Tris and Smithy appear over the sand dunes, heading back. Diana is embarrassed to find that she is relieved, as if she really thought Smithy would not be sufficiently careful. Then she talks fast. “When Cheryl knows what you have, when you show her those photographs, when she sees there is proof of what she did—you can never let Tris be alone with her again. You can’t be alone with her either. Think of every cop show you’ve ever seen. People who murder once find it easy to murder twice. And you can’t discuss this in the morning. In the morning she’ll be in control again, and you’ll just be kids under her roof. Starting tonight, it has to be your roof. You have to make it clear that she has no
choice except to leave. And not only does she have to leave tonight, she has to leave without a scene. Because in the Fountain family history, scenes bring television crews.”

*   *   *

The sun is gone.

The day is done.

They have two cars, a bike and no car seat.

They have a plan, which has little chance of working, but it’s all they can come up with. If Cheryl is alone, maybe they can pull it off. But if Angus or the crew is there, they are crippled. “TV is like an occupying army,” says Madison. “We’ll never get them out.”

“A TV crew has to be paid,” argues Jack. “Since we never came home to be filmed and since there are probably breaking stories to cover, they’re long gone.” Jack is lying faceup on the backseat of Diana’s car, with Tris lying facedown on top of him. Tris has distributed his gifts of shells and pebbles and is sleepy again. He’s not quite out. Jack rubs his back. Please go to sleep.

“Even so, Angus might still be around. And Gwen,” says Madison.

“It’s four-thirty on Friday. I bet they want their weekend as much as anybody. I bet they’re gone.”

“I’ll call and ask,” says Diana. She dials the Fountain house phone. No one answers. Cheryl never lets a phone go unanswered. “It’s weird she’s not home.”

“Probably out shopping,” says Smithy.

“When all four of you are missing? When she doesn’t know where Tris is and she’s selling herself as the loving aunt?”

“Out for dinner, then,” says Madison. “Angus took her, I bet.”

Jack can’t see that happening. The television producer already owns Cheryl; he doesn’t need to buy her a thing. And it’s early even for early-bird specials. Angus Nicolson seems more like the type to eat dinner at nine o’clock than at four-thirty.

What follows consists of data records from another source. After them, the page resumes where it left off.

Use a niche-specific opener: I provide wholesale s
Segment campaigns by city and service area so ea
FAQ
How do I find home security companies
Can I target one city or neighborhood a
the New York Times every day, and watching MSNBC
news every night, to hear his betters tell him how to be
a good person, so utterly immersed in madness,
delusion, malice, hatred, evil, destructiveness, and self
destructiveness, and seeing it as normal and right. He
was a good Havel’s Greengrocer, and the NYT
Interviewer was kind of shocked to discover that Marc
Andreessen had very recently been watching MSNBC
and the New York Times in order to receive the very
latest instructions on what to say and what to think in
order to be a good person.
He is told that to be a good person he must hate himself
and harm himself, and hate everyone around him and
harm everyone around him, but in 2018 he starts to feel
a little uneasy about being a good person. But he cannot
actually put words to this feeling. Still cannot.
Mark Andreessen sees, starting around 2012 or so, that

“Maybe they’re at the day care, filming,” offers Smithy.

“No,” says Jack. “We’ve got the star. They’re not going to waste time unless the star is there.” Tris’s breathing is deeper. He doesn’t know he’s the star.

“It doesn’t matter,” says Madison. “In fact, it solves one of our problems. We can get in the house without anybody knowing and we can get started.”

Smithy locks Jack’s bike to a picnic table. If there is anything normal in their lives in the morning, they will come back for it. Smithy rides with Madison.